A rotina era pesada, mas dá para resumi-la em muitas horas dentro da pick-up, outras tantas marcando ponto no GPS, contando pés, vagens e grãos de soja, debulhando milho, pesando e medindo a umidade dos grãos, coletando folhas para ver se a lavoura era transgênica ou não (num passe de mágica, a fitinha acusava um organismo geneticamente modificado, nos mesmos moldes dos testes de pH de piscina), anotando tudo na “boleta”. Se a palavra que usei antes, “resumir”, pode dar a impressão de coisa pouca, que nada! O trabalho era mais mecânico mesmo, mas entre um pé e outro de soja e milho aprendi a identificar doenças, a ver quando uma lavoura está boa ou não, a reconhecer o estádio (é assim mesmo que se escreve) da soja. Cheguei até a chutar alguns níveis de produtividade! Praticamente, um curso intensivo de técnico em agronomia.

No fim, fiquei com carrapicho preso na calça por dias (era tanto carrapicho que cruzava o nosso caminho – ou melhor, nós cruzávamos o deles… – que o próximo projeto do fotógrafo Marcos Campos será filmar o curta-trash “Carrapicho Maldito”, com direito a sangue de catpchup e tudo o mais rs). Também levei picada de insetos e ganhei alergia nos braços por causa do pólen do milho. Ouvi sertanejo e brega o tempo todo. Fiquei com uma saudade dos meus pais e da minha casa sem precedentes. Conheci gente e dei muita risada pelo caminho. Me irritei calada e aprendi muito ouvindo. Rezei para não atolar nas estradas abandonadas da Bahia, mas me diverti vivendo momentos de verdadeiro rally (sério! o nível de emoção foi tanto meus órgãos internos trocaram todos de lugar, os vidros ficaram com-ple-ta-men-te cobertos de lama e a caminhonete chegou a rodar na estrada! Medo!). Aprendi a admirar o campo e me maravilhei com os fins de tarde, quando dava para reparar que o céu nessa parte do Brasil não é o limite, de tão maior que ele parece! Durante esses dias, eu que fui a caipira, no meio de agrônomos que não entendiam porque eu fiquei tão espantada ao ver uma arara azul voando tão perto, tão despreocupada.
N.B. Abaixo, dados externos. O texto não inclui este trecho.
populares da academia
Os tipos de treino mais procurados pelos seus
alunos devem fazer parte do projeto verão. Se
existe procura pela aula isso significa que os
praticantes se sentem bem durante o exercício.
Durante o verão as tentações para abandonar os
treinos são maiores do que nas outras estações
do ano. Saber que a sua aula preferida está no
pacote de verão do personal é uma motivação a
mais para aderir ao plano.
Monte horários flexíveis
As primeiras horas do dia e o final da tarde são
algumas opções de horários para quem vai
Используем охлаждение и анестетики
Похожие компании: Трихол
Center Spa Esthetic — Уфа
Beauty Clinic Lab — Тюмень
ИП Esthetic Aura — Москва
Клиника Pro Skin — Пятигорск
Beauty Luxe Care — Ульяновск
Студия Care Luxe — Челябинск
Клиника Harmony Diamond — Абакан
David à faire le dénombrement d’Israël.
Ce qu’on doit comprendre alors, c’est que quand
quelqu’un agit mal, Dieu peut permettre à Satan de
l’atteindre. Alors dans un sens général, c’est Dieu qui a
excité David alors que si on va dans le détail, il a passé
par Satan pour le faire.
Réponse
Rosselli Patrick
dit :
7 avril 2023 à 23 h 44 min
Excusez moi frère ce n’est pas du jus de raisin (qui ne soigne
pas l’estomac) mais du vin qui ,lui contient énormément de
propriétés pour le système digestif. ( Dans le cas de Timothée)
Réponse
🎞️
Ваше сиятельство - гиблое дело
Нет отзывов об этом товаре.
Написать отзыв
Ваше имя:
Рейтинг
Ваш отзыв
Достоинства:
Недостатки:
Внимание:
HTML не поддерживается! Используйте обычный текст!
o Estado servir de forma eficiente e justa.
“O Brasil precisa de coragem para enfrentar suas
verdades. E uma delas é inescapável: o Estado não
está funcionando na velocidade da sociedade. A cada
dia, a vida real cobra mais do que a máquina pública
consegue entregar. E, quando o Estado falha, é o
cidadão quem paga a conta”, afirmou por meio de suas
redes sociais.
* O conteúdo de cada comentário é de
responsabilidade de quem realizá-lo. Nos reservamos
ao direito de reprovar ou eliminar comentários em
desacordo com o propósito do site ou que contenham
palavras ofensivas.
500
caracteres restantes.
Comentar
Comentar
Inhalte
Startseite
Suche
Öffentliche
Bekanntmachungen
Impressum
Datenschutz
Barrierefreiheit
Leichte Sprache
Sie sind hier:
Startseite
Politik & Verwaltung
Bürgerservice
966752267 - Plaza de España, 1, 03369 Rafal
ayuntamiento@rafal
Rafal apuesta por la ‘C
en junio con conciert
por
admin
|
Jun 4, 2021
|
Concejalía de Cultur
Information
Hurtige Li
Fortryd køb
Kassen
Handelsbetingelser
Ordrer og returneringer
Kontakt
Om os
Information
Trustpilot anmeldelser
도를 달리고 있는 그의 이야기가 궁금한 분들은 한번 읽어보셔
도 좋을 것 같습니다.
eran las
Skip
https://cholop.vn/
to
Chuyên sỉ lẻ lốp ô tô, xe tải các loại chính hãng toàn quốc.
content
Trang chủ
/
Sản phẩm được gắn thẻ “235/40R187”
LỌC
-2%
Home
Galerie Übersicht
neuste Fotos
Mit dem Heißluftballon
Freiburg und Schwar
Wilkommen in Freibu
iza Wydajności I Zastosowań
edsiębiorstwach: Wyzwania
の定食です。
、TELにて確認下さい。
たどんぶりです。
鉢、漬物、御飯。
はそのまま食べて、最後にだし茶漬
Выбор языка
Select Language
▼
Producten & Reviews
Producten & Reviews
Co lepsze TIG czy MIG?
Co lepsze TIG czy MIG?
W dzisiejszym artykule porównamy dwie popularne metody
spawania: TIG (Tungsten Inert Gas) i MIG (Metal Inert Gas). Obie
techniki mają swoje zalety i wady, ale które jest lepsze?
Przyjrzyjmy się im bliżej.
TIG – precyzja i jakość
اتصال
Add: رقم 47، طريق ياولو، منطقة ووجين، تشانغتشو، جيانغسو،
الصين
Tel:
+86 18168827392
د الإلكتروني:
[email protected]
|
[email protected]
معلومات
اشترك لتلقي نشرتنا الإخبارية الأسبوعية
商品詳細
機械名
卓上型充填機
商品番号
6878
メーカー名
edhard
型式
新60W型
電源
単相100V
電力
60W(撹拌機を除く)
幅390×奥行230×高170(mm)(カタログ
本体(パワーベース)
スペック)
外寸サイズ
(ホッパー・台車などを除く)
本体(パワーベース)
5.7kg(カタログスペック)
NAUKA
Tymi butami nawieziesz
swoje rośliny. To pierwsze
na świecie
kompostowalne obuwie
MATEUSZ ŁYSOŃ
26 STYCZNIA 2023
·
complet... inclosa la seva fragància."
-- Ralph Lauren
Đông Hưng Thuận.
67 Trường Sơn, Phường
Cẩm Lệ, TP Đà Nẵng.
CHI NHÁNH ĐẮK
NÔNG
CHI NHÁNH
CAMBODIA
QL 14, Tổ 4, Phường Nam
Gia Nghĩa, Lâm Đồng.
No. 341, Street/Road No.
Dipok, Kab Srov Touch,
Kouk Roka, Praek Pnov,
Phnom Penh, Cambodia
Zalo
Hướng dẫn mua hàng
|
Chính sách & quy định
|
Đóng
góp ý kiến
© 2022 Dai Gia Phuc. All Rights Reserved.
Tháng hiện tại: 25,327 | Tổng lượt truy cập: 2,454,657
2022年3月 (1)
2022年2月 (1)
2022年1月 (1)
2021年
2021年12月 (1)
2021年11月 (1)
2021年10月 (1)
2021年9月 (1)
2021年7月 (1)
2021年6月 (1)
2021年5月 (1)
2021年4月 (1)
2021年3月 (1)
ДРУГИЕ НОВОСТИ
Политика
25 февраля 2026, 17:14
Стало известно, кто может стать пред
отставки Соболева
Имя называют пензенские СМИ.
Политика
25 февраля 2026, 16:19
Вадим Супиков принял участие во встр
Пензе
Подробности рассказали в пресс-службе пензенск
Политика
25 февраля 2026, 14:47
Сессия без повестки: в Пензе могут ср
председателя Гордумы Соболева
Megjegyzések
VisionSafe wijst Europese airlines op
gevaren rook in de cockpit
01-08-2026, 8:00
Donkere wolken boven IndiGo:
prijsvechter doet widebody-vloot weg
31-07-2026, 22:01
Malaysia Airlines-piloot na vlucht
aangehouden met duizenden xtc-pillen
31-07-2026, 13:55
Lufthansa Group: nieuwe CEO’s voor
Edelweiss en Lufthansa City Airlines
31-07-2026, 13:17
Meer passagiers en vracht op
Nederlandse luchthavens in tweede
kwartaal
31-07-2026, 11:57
Foi, de fato, uma experiência e tanto! Daquelas que eu sei que, muito provavelmente, não terei oportunidade de experimentar outra vez. E por isso a vivi com bastante intensidade. Sem reclamar do calor, da comida ruim na beira de estrada, dos insetos, da canseira. Até porque, tudo isso faz parte e, numa esquina ou outra daquele mundão velho sem portera, eu acabava surpreendida. Senão pelas belas paisagens (como os chapadões e os rios cristalinos da Bahia), pelo menos pela minha disposição em viver da terra por alguns dias.